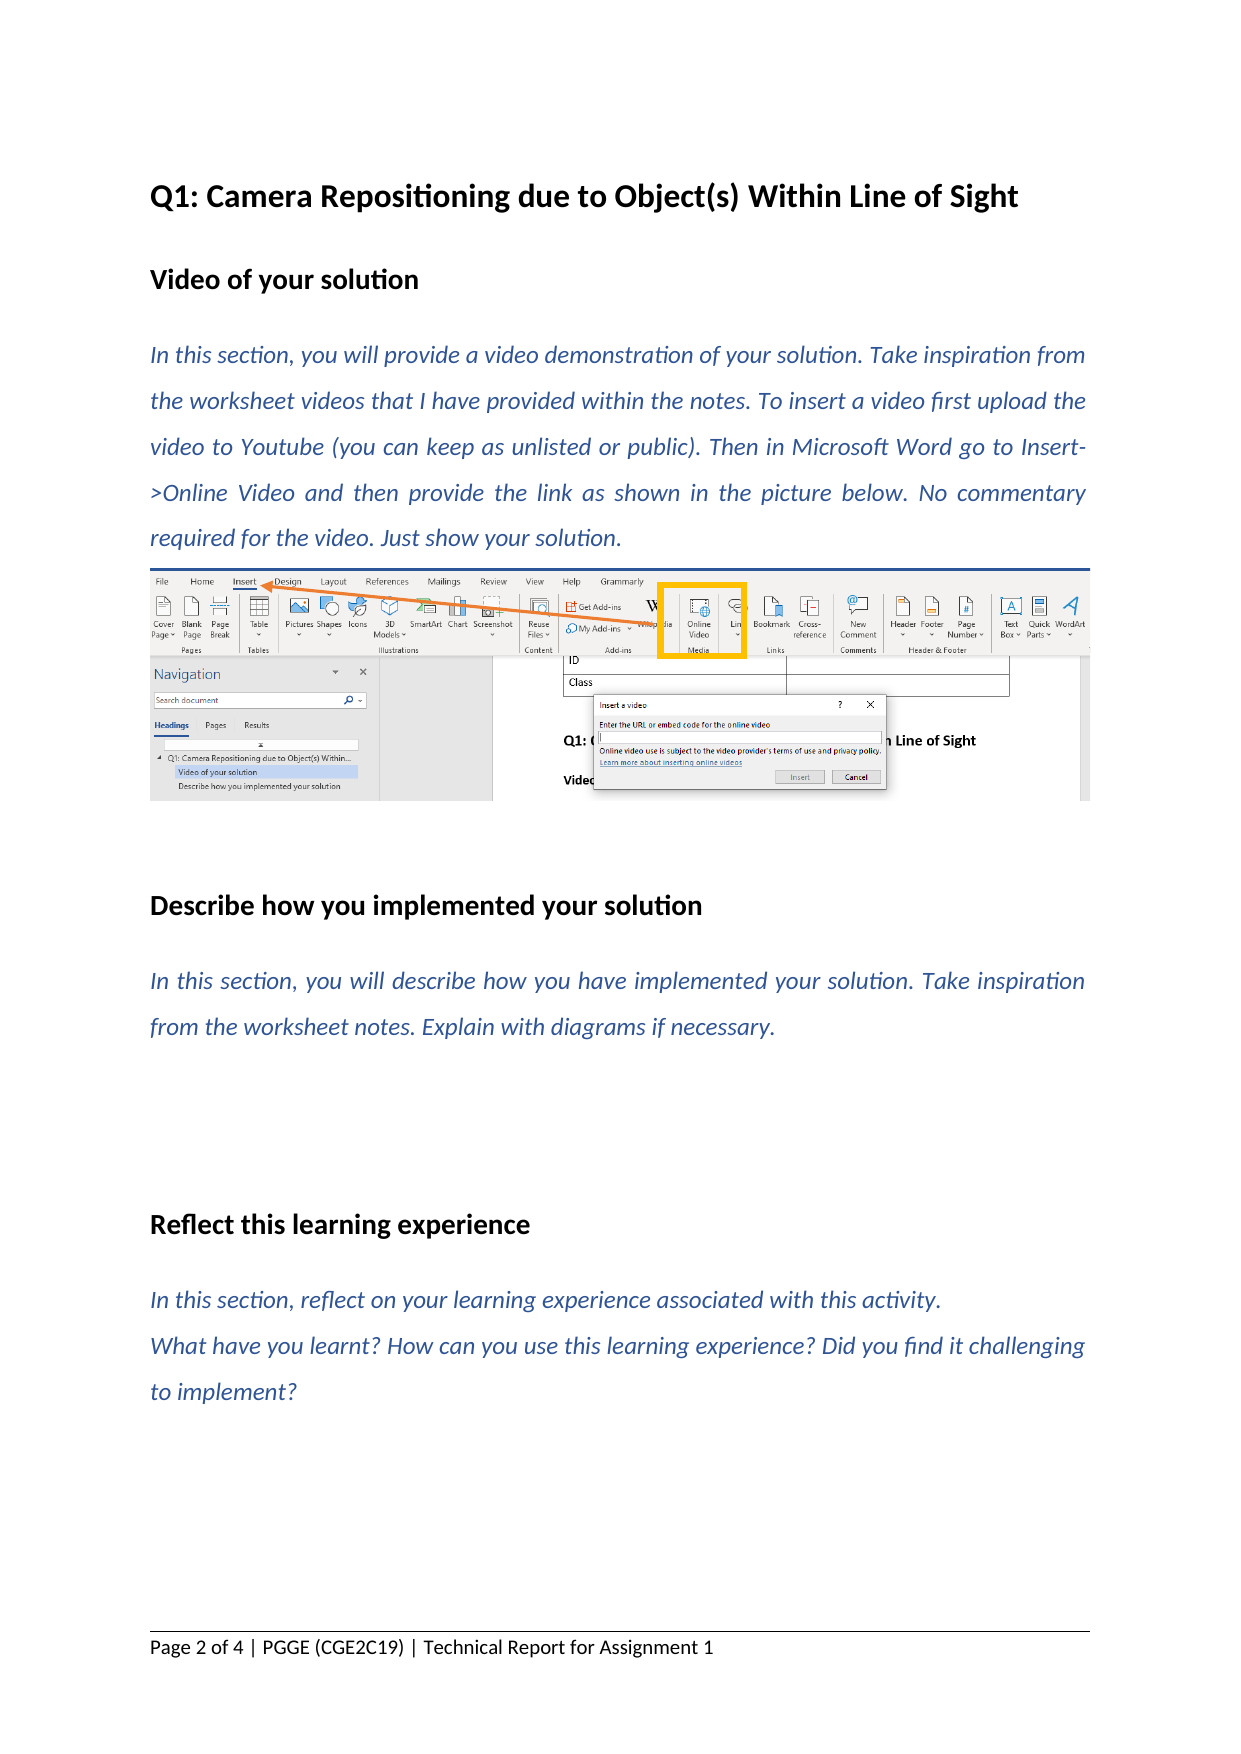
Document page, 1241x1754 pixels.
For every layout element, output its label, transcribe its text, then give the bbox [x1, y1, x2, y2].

text In this section, you will describe how you have implemented your solution. Take inspiration from the worksheet notes. Explain with diagrams if necessary. [150, 965, 1090, 1042]
text What have you learnt? How can you use this learning experience? Did you find it challenging to implement? [150, 1330, 1090, 1406]
text In this section, reflect on your learning experience associated with this activity. [150, 1284, 1090, 1315]
picture [150, 568, 1091, 801]
subtitle Describe how you implemented your solution [150, 887, 1090, 923]
subtitle Q1: Camera Repositioning due to Object(s) Within Line of Sight [150, 175, 1090, 216]
subtitle Video of your solution [150, 261, 1090, 297]
subtitle Reflect this learning experience [150, 1206, 1090, 1242]
text In this section, you will provide a video demonstration of your solution. Take inspiration from the worksheet videos that I have provided within the notes. To insert a video first upload the video to Youtube (you can keep as unlisted or public). Then in Microsoft Word go to Insert->Online Video and then provide the link as shown in the picture below. No commentary required for the video. Just show your solution. [150, 339, 1090, 553]
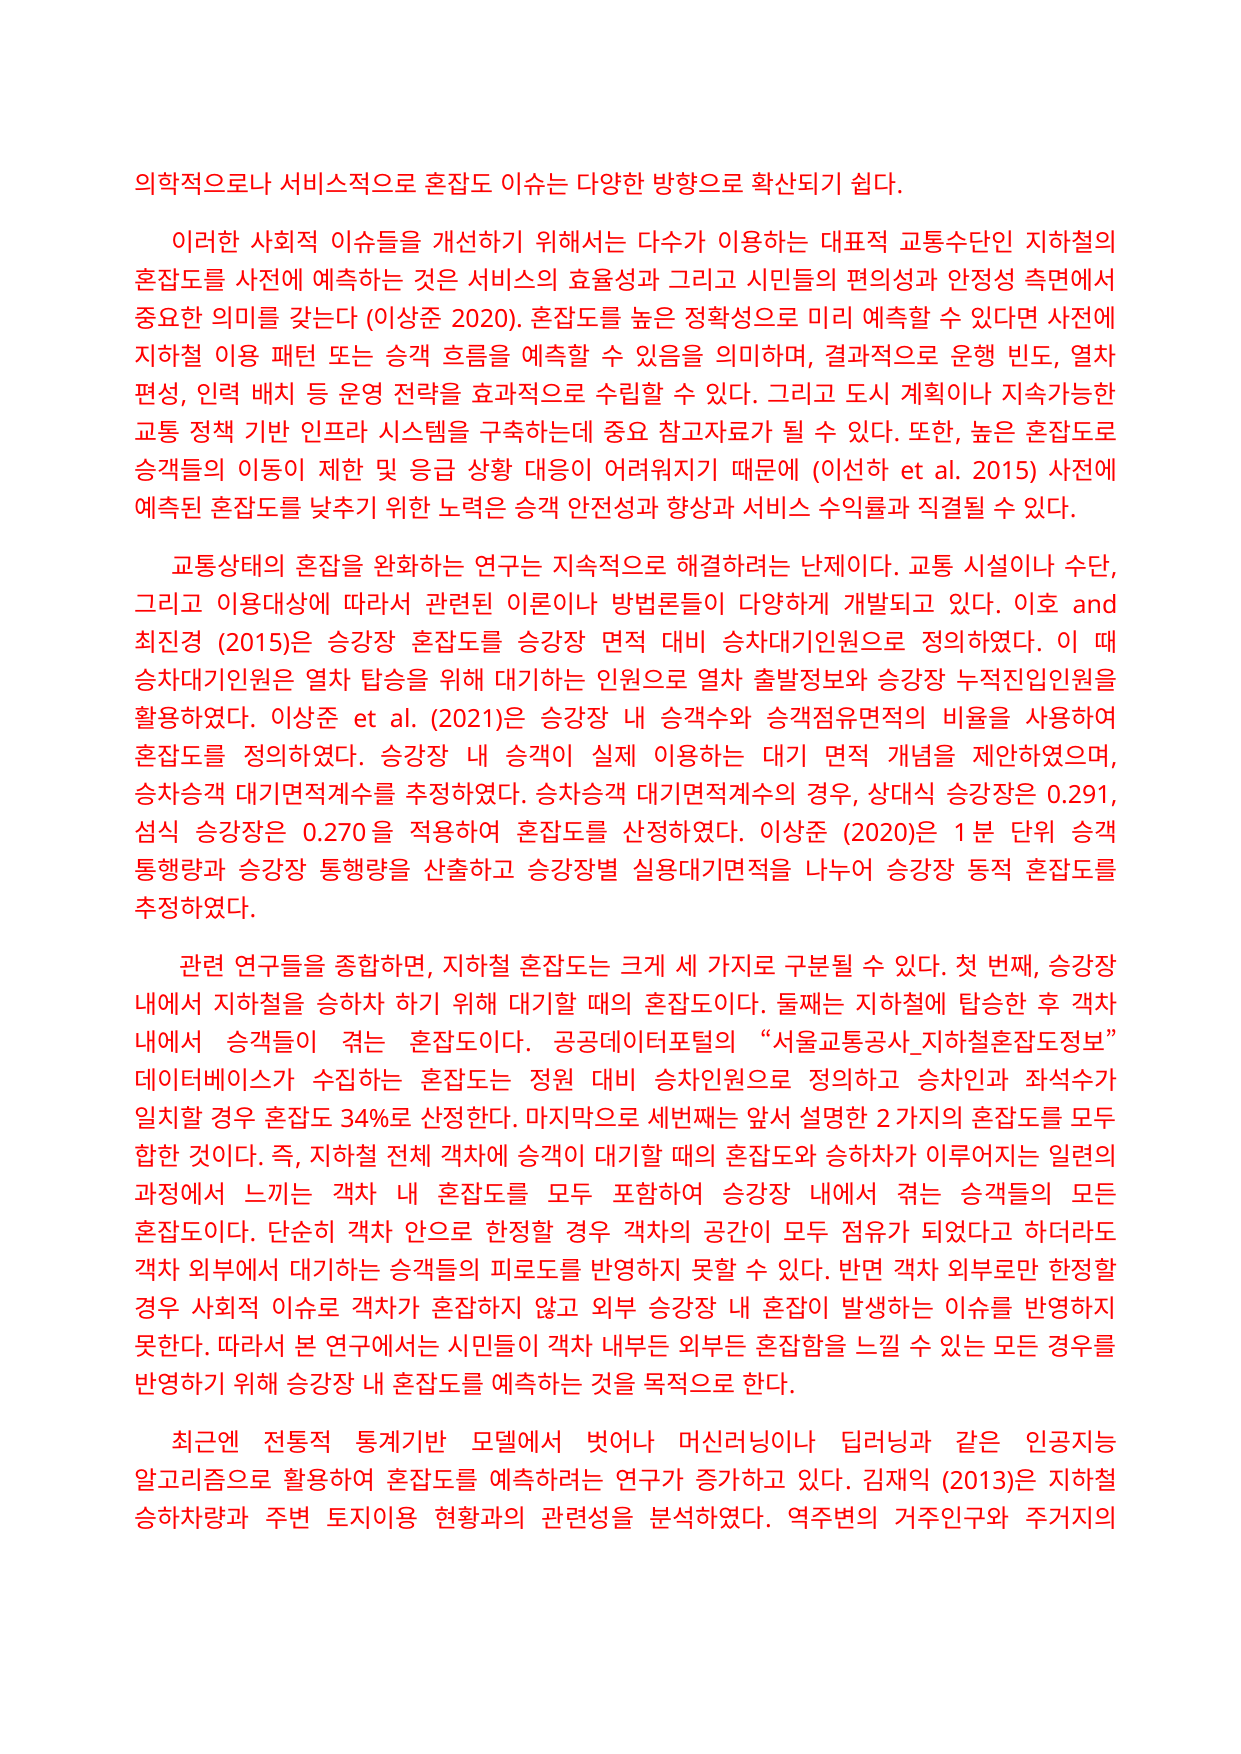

● ● ●

Work request | Would you print all of the entries exactly, omitting any image?

Solved problem |
Document page, 1241x1754 pixels.
For every layout element, output its label, transcribe its text, then give the bbox [x1, y1, x2, y2].

text In this section, you will describe how you have implemented your solution. Take inspiration from the worksheet notes. Explain with diagrams if necessary. [150, 965, 1090, 1042]
text What have you learnt? How can you use this learning experience? Did you find it challenging to implement? [150, 1330, 1090, 1406]
text In this section, reflect on your learning experience associated with this activity. [150, 1284, 1090, 1315]
picture [150, 568, 1091, 801]
subtitle Describe how you implemented your solution [150, 887, 1090, 923]
subtitle Q1: Camera Repositioning due to Object(s) Within Line of Sight [150, 175, 1090, 216]
subtitle Video of your solution [150, 261, 1090, 297]
subtitle Reflect this learning experience [150, 1206, 1090, 1242]
text In this section, you will provide a video demonstration of your solution. Take inspiration from the worksheet videos that I have provided within the notes. To insert a video first upload the video to Youtube (you can keep as unlisted or public). Then in Microsoft Word go to Insert->Online Video and then provide the link as shown in the picture below. No commentary required for the video. Just show your solution. [150, 339, 1090, 553]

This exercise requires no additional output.